▶ [Recorded information]:

# # # #

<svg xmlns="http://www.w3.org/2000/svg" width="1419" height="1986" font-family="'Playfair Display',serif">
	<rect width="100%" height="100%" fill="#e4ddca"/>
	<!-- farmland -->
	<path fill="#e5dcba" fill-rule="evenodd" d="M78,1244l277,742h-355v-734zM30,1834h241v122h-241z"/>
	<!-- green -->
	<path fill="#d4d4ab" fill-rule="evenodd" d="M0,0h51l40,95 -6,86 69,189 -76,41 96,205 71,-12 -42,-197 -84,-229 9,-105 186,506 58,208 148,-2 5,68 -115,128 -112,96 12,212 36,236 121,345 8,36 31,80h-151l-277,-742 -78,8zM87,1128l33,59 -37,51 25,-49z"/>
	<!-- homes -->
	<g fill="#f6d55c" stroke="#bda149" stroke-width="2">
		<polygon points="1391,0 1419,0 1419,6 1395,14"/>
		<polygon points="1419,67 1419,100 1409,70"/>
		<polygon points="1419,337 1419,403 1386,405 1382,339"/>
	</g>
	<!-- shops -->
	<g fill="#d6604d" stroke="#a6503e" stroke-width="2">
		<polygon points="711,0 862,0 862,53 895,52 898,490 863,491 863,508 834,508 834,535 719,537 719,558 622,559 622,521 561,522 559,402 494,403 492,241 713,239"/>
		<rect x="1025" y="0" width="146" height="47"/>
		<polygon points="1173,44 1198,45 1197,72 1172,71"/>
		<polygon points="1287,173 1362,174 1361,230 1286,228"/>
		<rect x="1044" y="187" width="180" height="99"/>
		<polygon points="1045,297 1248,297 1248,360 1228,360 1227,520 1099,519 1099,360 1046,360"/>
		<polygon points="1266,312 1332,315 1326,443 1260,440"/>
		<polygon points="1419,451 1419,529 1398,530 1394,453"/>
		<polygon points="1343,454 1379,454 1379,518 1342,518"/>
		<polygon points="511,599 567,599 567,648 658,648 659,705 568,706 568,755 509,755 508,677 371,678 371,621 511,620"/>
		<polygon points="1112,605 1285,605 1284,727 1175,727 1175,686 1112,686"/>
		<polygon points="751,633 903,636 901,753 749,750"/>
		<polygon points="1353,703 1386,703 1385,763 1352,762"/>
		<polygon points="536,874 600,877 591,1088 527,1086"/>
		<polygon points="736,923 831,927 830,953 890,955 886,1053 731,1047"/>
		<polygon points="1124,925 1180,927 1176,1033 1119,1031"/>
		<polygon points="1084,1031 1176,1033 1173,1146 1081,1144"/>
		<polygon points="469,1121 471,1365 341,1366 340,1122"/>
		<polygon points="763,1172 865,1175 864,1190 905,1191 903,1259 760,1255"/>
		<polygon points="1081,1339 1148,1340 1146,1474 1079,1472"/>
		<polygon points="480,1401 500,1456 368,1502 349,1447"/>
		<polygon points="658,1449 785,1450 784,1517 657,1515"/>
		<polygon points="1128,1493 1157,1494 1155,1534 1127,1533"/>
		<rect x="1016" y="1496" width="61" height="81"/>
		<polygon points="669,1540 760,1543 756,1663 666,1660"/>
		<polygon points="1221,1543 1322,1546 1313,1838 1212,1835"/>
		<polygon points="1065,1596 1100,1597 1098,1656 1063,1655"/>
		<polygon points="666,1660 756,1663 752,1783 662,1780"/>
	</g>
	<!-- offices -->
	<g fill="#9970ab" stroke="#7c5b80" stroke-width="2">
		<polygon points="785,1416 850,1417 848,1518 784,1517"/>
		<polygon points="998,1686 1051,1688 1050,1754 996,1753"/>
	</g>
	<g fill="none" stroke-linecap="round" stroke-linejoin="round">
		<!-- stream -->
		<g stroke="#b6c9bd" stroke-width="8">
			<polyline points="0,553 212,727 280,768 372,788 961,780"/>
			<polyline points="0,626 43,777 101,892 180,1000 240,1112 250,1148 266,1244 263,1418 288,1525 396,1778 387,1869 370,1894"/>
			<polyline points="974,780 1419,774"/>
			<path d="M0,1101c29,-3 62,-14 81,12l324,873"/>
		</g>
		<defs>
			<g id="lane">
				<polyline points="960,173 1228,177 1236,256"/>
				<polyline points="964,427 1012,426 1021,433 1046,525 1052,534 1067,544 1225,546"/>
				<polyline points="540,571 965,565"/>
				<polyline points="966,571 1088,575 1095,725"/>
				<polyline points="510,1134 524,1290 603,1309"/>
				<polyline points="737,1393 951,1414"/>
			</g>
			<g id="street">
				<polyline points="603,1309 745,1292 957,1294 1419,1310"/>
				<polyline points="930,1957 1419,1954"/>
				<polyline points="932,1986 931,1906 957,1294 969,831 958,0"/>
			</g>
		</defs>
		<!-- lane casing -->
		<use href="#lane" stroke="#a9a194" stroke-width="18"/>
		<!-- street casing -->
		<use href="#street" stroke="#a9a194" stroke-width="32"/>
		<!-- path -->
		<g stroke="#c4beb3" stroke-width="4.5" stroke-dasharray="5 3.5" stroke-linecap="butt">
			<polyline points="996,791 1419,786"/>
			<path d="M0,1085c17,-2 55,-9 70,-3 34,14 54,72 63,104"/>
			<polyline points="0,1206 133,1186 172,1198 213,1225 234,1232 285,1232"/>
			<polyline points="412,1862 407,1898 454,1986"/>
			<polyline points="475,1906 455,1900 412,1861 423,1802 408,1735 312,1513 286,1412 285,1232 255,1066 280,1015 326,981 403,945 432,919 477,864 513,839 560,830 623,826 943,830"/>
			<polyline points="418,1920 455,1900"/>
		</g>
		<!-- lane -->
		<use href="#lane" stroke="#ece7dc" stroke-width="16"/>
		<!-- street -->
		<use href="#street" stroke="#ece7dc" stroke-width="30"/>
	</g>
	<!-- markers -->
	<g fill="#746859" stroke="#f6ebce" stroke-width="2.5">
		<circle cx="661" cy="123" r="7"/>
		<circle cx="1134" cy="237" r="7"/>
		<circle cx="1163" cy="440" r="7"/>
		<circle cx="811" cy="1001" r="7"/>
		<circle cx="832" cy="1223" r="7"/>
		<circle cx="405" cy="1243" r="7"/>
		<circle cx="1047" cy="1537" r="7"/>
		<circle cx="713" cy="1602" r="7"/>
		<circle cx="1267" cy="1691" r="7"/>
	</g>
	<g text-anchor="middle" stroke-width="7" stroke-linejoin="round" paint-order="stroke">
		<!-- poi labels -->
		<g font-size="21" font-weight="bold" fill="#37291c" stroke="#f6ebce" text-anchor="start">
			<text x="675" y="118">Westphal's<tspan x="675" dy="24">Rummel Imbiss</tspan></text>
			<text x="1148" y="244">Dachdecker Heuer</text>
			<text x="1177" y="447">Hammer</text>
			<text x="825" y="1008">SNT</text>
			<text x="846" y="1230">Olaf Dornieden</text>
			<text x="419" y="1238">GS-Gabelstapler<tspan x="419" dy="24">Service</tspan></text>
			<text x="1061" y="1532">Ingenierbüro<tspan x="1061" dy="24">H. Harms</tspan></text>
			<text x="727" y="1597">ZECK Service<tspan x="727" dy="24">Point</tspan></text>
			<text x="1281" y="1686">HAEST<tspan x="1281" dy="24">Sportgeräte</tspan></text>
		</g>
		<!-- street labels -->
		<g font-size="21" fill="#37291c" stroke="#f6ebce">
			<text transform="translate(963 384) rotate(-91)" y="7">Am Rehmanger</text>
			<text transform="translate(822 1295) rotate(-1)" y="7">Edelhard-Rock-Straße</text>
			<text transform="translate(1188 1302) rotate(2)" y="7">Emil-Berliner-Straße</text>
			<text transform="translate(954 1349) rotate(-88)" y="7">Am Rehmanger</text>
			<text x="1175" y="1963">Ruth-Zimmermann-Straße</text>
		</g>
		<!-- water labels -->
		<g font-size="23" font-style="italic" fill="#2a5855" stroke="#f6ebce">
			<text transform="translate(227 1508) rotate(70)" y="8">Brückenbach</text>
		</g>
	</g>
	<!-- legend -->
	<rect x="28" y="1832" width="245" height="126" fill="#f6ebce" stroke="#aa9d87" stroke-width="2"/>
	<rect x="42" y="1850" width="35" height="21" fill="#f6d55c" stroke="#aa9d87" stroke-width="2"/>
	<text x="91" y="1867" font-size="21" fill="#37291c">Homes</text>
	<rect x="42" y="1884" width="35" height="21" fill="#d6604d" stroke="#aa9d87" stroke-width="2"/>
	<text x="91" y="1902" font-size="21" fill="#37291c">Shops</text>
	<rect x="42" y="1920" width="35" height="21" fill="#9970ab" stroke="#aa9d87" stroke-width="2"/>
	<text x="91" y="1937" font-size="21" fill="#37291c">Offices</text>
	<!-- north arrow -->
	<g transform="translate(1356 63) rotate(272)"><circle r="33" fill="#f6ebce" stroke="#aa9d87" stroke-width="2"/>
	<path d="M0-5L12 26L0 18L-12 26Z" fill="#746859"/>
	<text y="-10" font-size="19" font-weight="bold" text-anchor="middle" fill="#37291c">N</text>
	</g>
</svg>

# # # #

▶ [Exercise requirements]: A complete answer reproduces every line of the records in which the word "Straße" occurs.

▶ [Exercise response]:
			<text transform="translate(822 1295) rotate(-1)" y="7">Edelhard-Rock-Straße</text>
			<text transform="translate(1188 1302) rotate(2)" y="7">Emil-Berliner-Straße</text>
			<text x="1175" y="1963">Ruth-Zimmermann-Straße</text>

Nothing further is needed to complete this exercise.